• _Problem_
Look through the data that follows and copy each line with the string "format".

─── Recorded data ───

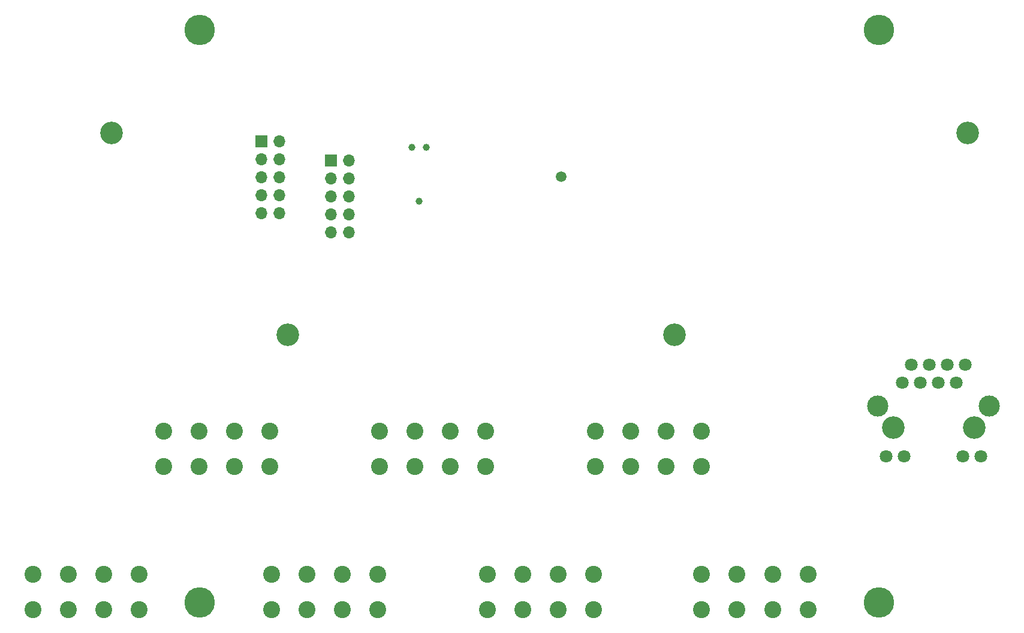
<source format=gbr>
%TF.GenerationSoftware,KiCad,Pcbnew,7.0.8*%
%TF.CreationDate,2023-12-19T12:05:06+02:00*%
%TF.ProjectId,serial_io_expander,73657269-616c-45f6-996f-5f657870616e,rev?*%
%TF.SameCoordinates,Original*%
%TF.FileFunction,Soldermask,Bot*%
%TF.FilePolarity,Negative*%
%FSLAX46Y46*%
G04 Gerber Fmt 4.6, Leading zero omitted, Abs format (unit mm)*
G04 Created by KiCad (PCBNEW 7.0.8) date 2023-12-19 12:05:06*
%MOMM*%
%LPD*%
G01*
G04 APERTURE LIST*
%ADD10C,3.200000*%
%ADD11C,2.400000*%
%ADD12C,1.800000*%
%ADD13C,3.000000*%
%ADD14R,1.700000X1.700000*%
%ADD15O,1.700000X1.700000*%
%ADD16C,4.300000*%
%ADD17C,0.990600*%
%ADD18C,1.500000*%
G04 APERTURE END LIST*
D10*
%TO.C,H7*%
X99875000Y-97050000D03*
%TD*%
%TO.C,H6*%
X195875000Y-68500000D03*
%TD*%
%TO.C,H5*%
X75000000Y-68500000D03*
%TD*%
%TO.C,H8*%
X154500000Y-97050000D03*
%TD*%
D11*
%TO.C,J12*%
X143330000Y-110600000D03*
X143330000Y-115600000D03*
X148330000Y-110600000D03*
X148330000Y-115600000D03*
X153330000Y-110600000D03*
X153330000Y-115600000D03*
X158330000Y-110600000D03*
X158330000Y-115600000D03*
%TD*%
D10*
%TO.C,J5*%
X185360000Y-110100000D03*
X196790000Y-110100000D03*
D12*
X186630000Y-103750000D03*
X187900000Y-101210000D03*
X189170000Y-103750000D03*
X190440000Y-101210000D03*
X191710000Y-103750000D03*
X192980000Y-101210000D03*
X194250000Y-103750000D03*
D13*
X183225000Y-107050000D03*
D12*
X195520000Y-101210000D03*
D13*
X198925000Y-107050000D03*
D12*
X184400000Y-114160000D03*
X186940000Y-114160000D03*
X195210000Y-114160000D03*
X197750000Y-114160000D03*
%TD*%
D11*
%TO.C,J11*%
X82370000Y-110600000D03*
X82370000Y-115600000D03*
X87370000Y-110600000D03*
X87370000Y-115600000D03*
X92370000Y-110600000D03*
X92370000Y-115600000D03*
X97370000Y-110600000D03*
X97370000Y-115600000D03*
%TD*%
D14*
%TO.C,J14*%
X105940000Y-72400000D03*
D15*
X108480000Y-72400000D03*
X105940000Y-74940000D03*
X108480000Y-74940000D03*
X105940000Y-77480000D03*
X108480000Y-77480000D03*
X105940000Y-80020000D03*
X108480000Y-80020000D03*
X105940000Y-82560000D03*
X108480000Y-82560000D03*
%TD*%
D11*
%TO.C,J9*%
X97610000Y-130840000D03*
X97610000Y-135840000D03*
X102610000Y-130840000D03*
X102610000Y-135840000D03*
X107610000Y-130840000D03*
X107610000Y-135840000D03*
X112610000Y-130840000D03*
X112610000Y-135840000D03*
%TD*%
%TO.C,J8*%
X128090000Y-130840000D03*
X128090000Y-135840000D03*
X133090000Y-130840000D03*
X133090000Y-135840000D03*
X138090000Y-130840000D03*
X138090000Y-135840000D03*
X143090000Y-130840000D03*
X143090000Y-135840000D03*
%TD*%
D16*
%TO.C,H4*%
X183330000Y-53922400D03*
%TD*%
D11*
%TO.C,J1*%
X63880000Y-130840000D03*
X63880000Y-135840000D03*
X68880000Y-130840000D03*
X68880000Y-135840000D03*
X73880000Y-130840000D03*
X73880000Y-135840000D03*
X78880000Y-130840000D03*
X78880000Y-135840000D03*
%TD*%
%TO.C,J10*%
X112850000Y-110600000D03*
X112850000Y-115600000D03*
X117850000Y-110600000D03*
X117850000Y-115600000D03*
X122850000Y-110600000D03*
X122850000Y-115600000D03*
X127850000Y-110600000D03*
X127850000Y-115600000D03*
%TD*%
D14*
%TO.C,J6*%
X96140000Y-69630000D03*
D15*
X98680000Y-69630000D03*
X96140000Y-72170000D03*
X98680000Y-72170000D03*
X96140000Y-74710000D03*
X98680000Y-74710000D03*
X96140000Y-77250000D03*
X98680000Y-77250000D03*
X96140000Y-79790000D03*
X98680000Y-79790000D03*
%TD*%
D11*
%TO.C,J13*%
X158330000Y-130840000D03*
X158330000Y-135840000D03*
X163330000Y-130840000D03*
X163330000Y-135840000D03*
X168330000Y-130840000D03*
X168330000Y-135840000D03*
X173330000Y-130840000D03*
X173330000Y-135840000D03*
%TD*%
D17*
%TO.C,J7*%
X118410000Y-78110000D03*
X117394000Y-70490000D03*
X119426000Y-70490000D03*
%TD*%
D16*
%TO.C,H2*%
X183330000Y-134872400D03*
%TD*%
%TO.C,H3*%
X87430000Y-134872400D03*
%TD*%
%TO.C,H1*%
X87430000Y-53922400D03*
%TD*%
D18*
%TO.C,TP1*%
X138490000Y-74660000D03*
%TD*%
M02*

</source>
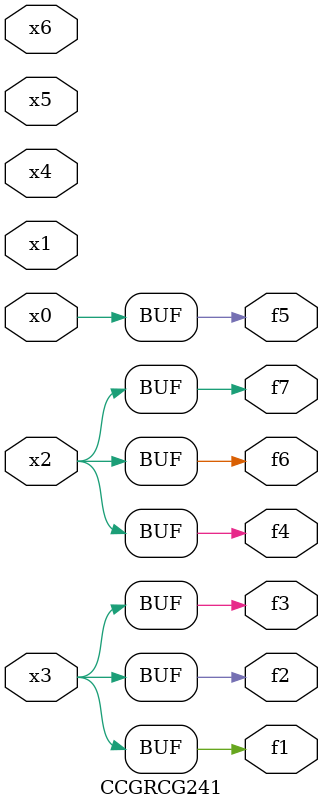
<source format=v>
module CCGRCG241(
	input x0, x1, x2, x3, x4, x5, x6,
	output f1, f2, f3, f4, f5, f6, f7
);
	assign f1 = x3;
	assign f2 = x3;
	assign f3 = x3;
	assign f4 = x2;
	assign f5 = x0;
	assign f6 = x2;
	assign f7 = x2;
endmodule

</source>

───

• _Task result_
<source format=gbr>
G04 Gerber Fmt 4.6, Leading zero omitted, Abs format (unit mm)*
<source format=v>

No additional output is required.